Tiempo de fiesta y reflexión, de disfrute y propósitos, de convivencia y balance, de esperanzas y frustraciones. Son días en que aquel que bebe ha bebido lo que ha podido, jornadas muchas veces llenas de añoranzas por los tiempos cuando en la más humilde vivienda te ofrecían muy buenos caldos.

Recuerdo una oportunidad en la que unos pescadores de Paraguaná destaparon una botella helada de Dom Perignon, que habían comprado en una de sus rutinarias excursiones a Aruba, la cual tenían en el fondo de la cava donde almacenaban su pesca, mientras me decían que llevaban días vueltos locos buscando un motivo para abrirla. Era tiempo de abundancia y generosidad, no de despilfarro.

Siempre Navidad y Año Nuevo fueron fechas cardinales para los venezolanos; y al lado de una fe alborotada por el achispamiento fruto del licor, la comida era servida con características pantagruélicas.

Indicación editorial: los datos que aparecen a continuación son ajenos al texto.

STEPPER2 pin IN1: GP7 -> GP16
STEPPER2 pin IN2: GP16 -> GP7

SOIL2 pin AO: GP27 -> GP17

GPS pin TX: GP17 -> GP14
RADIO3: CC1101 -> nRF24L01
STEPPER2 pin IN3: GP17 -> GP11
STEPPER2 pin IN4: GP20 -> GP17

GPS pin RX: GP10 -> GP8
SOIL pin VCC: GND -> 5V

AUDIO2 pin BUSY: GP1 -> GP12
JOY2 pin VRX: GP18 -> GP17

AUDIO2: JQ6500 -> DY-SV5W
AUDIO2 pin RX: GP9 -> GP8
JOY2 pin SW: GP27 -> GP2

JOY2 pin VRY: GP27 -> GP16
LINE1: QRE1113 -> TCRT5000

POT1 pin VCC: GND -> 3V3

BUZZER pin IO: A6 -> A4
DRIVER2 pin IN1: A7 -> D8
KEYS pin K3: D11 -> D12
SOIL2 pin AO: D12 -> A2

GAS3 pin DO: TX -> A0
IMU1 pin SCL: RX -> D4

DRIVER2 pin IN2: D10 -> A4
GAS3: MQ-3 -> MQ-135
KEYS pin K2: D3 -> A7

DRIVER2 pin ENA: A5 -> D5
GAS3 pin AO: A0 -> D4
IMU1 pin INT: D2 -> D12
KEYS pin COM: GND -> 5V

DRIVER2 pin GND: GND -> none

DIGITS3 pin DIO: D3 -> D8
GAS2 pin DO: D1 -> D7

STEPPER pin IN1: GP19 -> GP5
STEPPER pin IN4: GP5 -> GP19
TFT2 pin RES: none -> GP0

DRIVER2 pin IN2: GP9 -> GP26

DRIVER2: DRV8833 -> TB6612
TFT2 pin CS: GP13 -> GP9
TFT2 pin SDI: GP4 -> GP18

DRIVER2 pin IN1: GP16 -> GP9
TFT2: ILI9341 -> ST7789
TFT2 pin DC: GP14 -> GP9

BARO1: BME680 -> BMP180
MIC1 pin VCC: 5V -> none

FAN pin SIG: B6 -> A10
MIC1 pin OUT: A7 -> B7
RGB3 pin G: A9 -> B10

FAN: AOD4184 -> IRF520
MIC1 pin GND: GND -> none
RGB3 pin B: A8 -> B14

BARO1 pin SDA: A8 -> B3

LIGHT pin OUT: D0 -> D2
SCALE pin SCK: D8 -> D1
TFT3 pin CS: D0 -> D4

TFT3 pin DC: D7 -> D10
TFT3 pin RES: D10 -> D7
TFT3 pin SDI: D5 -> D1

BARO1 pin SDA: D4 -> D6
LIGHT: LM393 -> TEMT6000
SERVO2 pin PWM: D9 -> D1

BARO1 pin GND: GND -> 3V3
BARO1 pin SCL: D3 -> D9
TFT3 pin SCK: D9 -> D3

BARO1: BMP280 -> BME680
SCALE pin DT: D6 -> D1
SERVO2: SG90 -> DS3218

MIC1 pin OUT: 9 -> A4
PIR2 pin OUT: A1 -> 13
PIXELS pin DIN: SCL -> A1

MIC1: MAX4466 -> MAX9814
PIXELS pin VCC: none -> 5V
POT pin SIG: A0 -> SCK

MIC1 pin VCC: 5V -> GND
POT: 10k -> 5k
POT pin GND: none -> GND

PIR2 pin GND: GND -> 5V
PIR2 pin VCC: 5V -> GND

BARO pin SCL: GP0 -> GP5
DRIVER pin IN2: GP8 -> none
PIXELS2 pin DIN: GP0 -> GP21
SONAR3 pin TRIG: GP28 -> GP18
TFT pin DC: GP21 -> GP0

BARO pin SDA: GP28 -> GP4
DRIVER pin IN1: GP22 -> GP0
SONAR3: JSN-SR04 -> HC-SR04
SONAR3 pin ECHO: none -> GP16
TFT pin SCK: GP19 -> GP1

Hallacas, bollos, pavos rellenos, asados, parrillas, hervidos, dulces de lechosa y cabello de ángel, pan de jamón, panettones, y paremos de contar, se encontraban en cualquier mesa. Me resultan inolvidables los recibimientos de Año Nuevo en el diminuto apartamento de Pilar y Manolito, en la avenida Rómulo Gallegos; ellos eran gallegos y conserjes de un edificio. Ella de humanidad plena y él enjuto como un sarmiento, pero esa noche convertían aquella humilde conserjería en un banquete sin medida ni control: langosta, empanada gallega, pulpo, mero en salsa verde, torta de queso, lechón, pan de jamón y una cantidad infinita de delicias que mi paladar se rehúsa a precisar en este momento.

De aquellos años a este que acaba de comenzar hay un abismo, de bordes azulosos y sima roja, donde todo parece haberse sumido. La aristocracia revolucionaria y sus pares de la oposición han convertido en un gigantesco albañal nuestro país. Ambos liderazgos no supieron aprovechar los mejores resultados en cuanto apoyo popular en estas dos décadas, y ahora pretenden que acatemos de manera indubitable los postulados de unos fantoches que optimizan a través de la retórica sus peores resultados, mientras juegan a sumergirnos en un ejercicio de amnesia selectiva. Se pretende prohibir todo ejercicio de la memoria.

En estos días festivos, cuyos orígenes católicos son de arraigada estirpe, hay un claro juego de la casta dirigente por enmascarar el calvario de nosotros los venezolanos. Unos dicen que vivimos en la versión inenarrable del Paraíso, mientras que los otros hacen lo imposible para mantener operativa una red de tramoyas y complicidades que siempre les arrojó buenos frutos.

Las palabras de monseñor Juan Carlos Bravo, obispo de Acarigua-Araure, son claras como la mañana de su Sucre natal: “La mentira no es cristiana”. Por los momentos, y honrando mi estirpe judeo cristiana, solo me queda desearle un año de paz a nuestras mujeres y hombres de buena voluntad.